# Where to buy metal stakes for windsocks?



## Ty (Mar 11, 2004)

Am thinking that metal stakes will work better on the windsocks I am making. I am also going to grommet them. Anyone know any places where I can buy this stuff cheap? Went to Menards and home depot and all they had was steel stakes and they are expensive.

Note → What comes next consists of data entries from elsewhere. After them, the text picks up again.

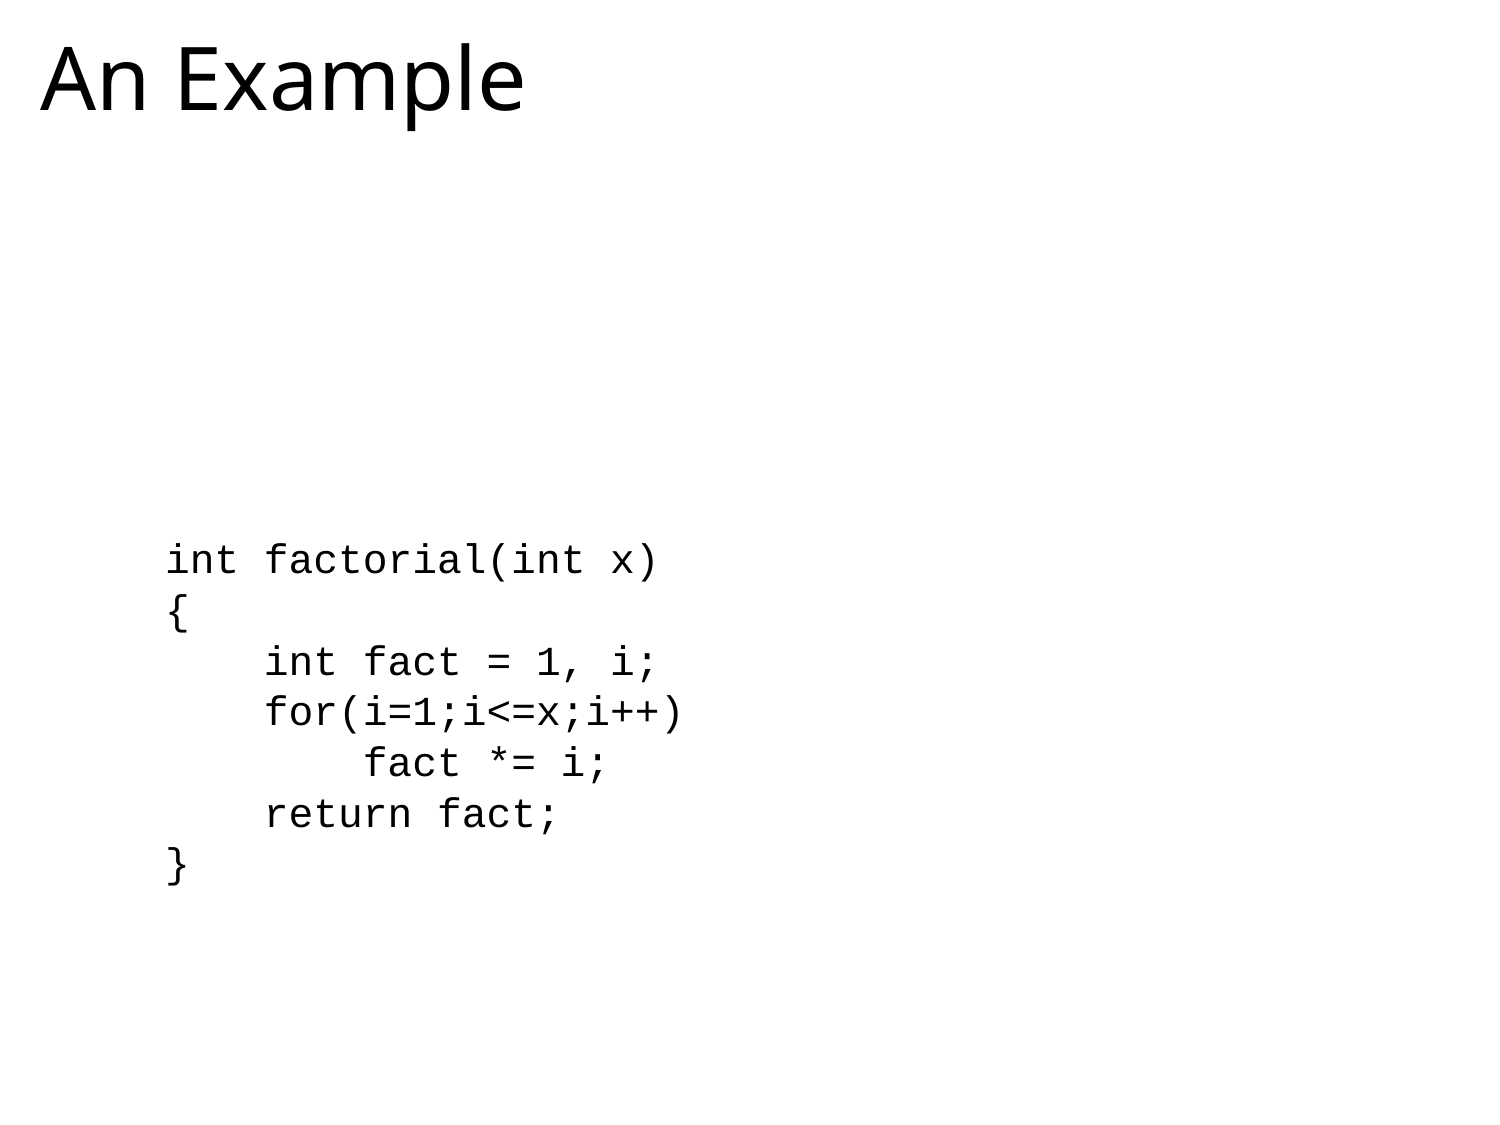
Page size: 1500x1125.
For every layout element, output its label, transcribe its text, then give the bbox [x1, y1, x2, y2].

title An Example [25, 26, 1469, 138]
list int factorial(int x) { int fact = 1, i; for(i=1;i<=x;i++) fact *= i; return fact; } [150, 530, 838, 898]
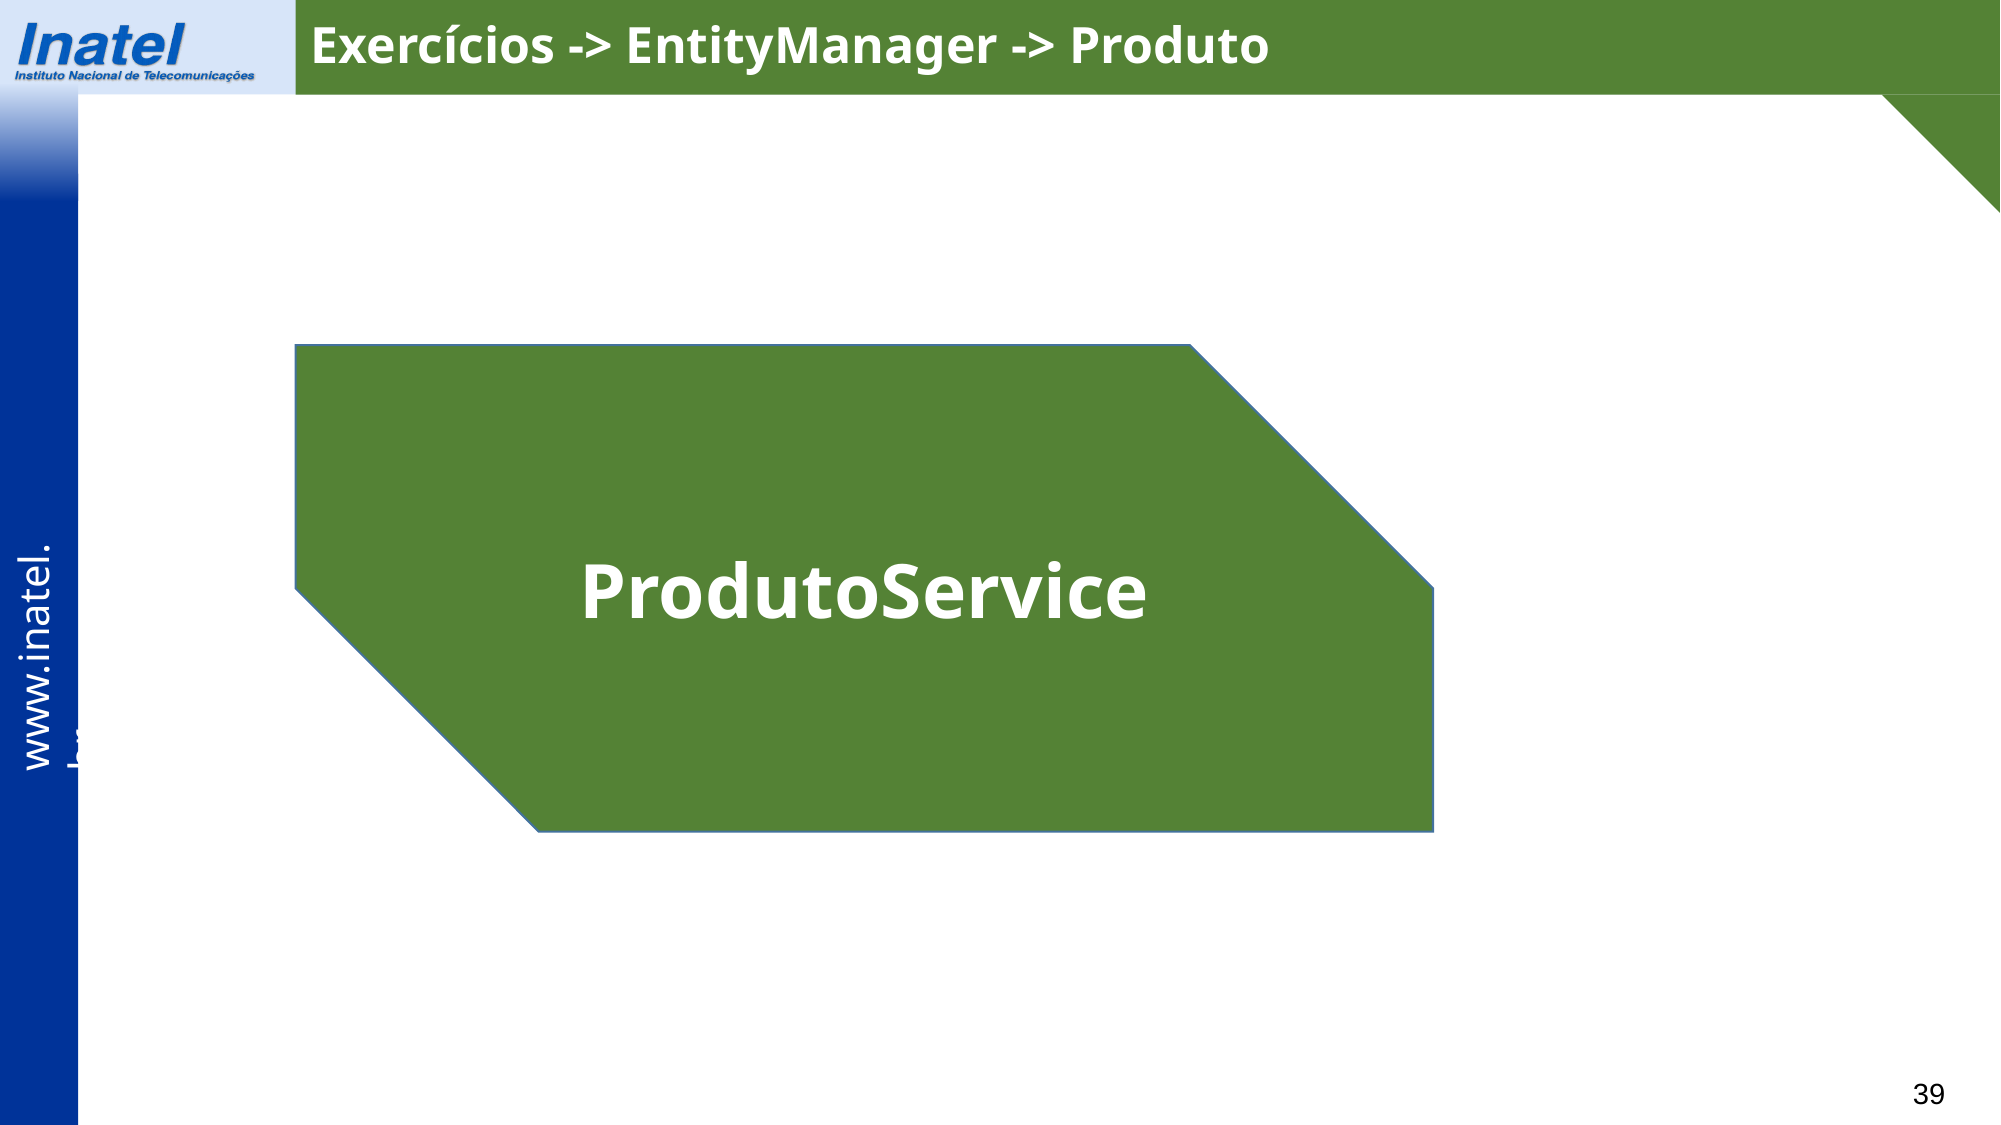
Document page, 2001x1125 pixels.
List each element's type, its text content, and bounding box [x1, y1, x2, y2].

text_box ProdutoService [294, 344, 1435, 833]
text_box [1879, 93, 2000, 215]
picture [12, 20, 258, 85]
text_box Exercícios -> EntityManager -> Produto [295, 0, 2000, 96]
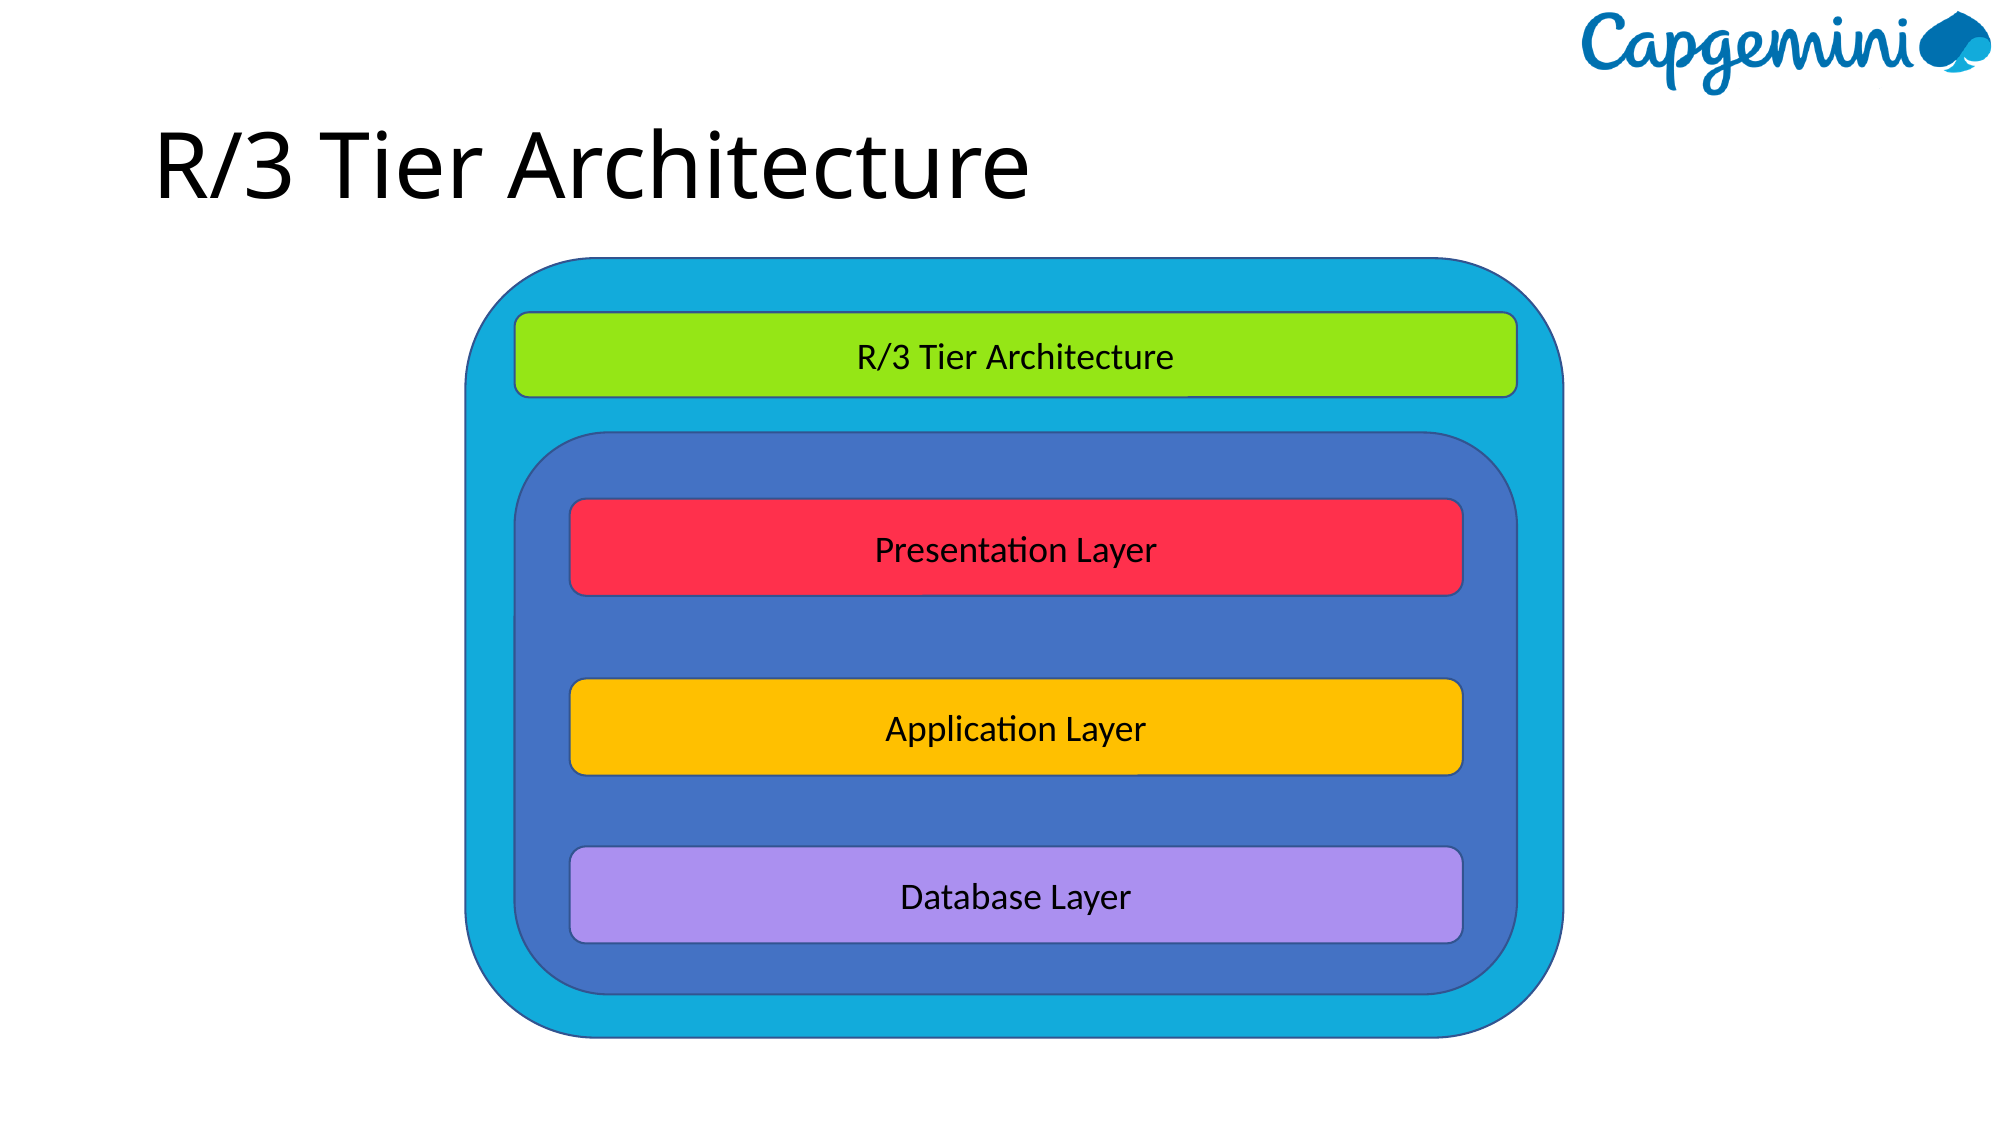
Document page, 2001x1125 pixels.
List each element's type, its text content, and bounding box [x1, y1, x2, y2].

title R/3 Tier Architecture [137, 59, 1863, 278]
text_box Application Layer [568, 677, 1464, 777]
text_box [513, 431, 1519, 996]
text_box [464, 257, 1565, 1039]
picture [1569, 0, 2000, 100]
text_box Presentation Layer [568, 497, 1464, 597]
text_box Database Layer [568, 845, 1464, 945]
text_box R/3 Tier Architecture [513, 311, 1519, 399]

If not metal where can i find a supplier for wooden hardwood stakes?


----------



## Hoggr (May 28, 2002)

call your local welding shop. They can point you in the right direction I just ordered some more 3/16" stainless in 12' lengths for 3.44 each


----------



## J.D. (Oct 14, 2002)

Ty - if your going with metal stakes steel is the only way to go. Aluminum bends way too easily.....
Dan - I sent you a p.m. :beer:


----------



## Ty (Mar 11, 2004)

cool ill go with that then. Why does everyone on the net want aluminum?


----------



## honkerhntr (Jun 20, 2002)

A few reasons, they are lighter, they do not take much heat to loop the top end, and they take a lot less time to sharpen to a point.

Hope this helps


----------



## brobones (Mar 10, 2004)

If you are heating alum up to bend it your anealing the alum you should be doing the bending without heat in a bender. If your stakes are bending a lot of times it is because you are heating them and with heat you make the alum softer. I cold bend all of my 1/4 alum stakes. Yes 1/4 I have taken a 20 inch stake with the end looped and pounded it in the frozen ground here in Sask with a sledge hammer last Feb. the loop on the end makes the stake very strong with the other end sharpened they go in the frozen ground .. Or you can go with regular steel and not paint them and then have rust markings all over you decoys. Or go with stainless wich is more expensive than alum here in Sask and heavier too. I know there are a lot of guys switching over to alum including Jim Jones he is running 3/16 alum. I went with 1/4 because it is easier to purchase... :beer: 
Bro


----------



## cranebuster (Nov 2, 2004)

Will regular steel work if it is painted, it was 1/3 the cost of stainless and less than half that of aluminum. I was also wondering what you guys do to keep the sock up on a metal stake, I was thinking of welding on a 3/16 i.d. washer and that rules out aluminum for my welding skills.


----------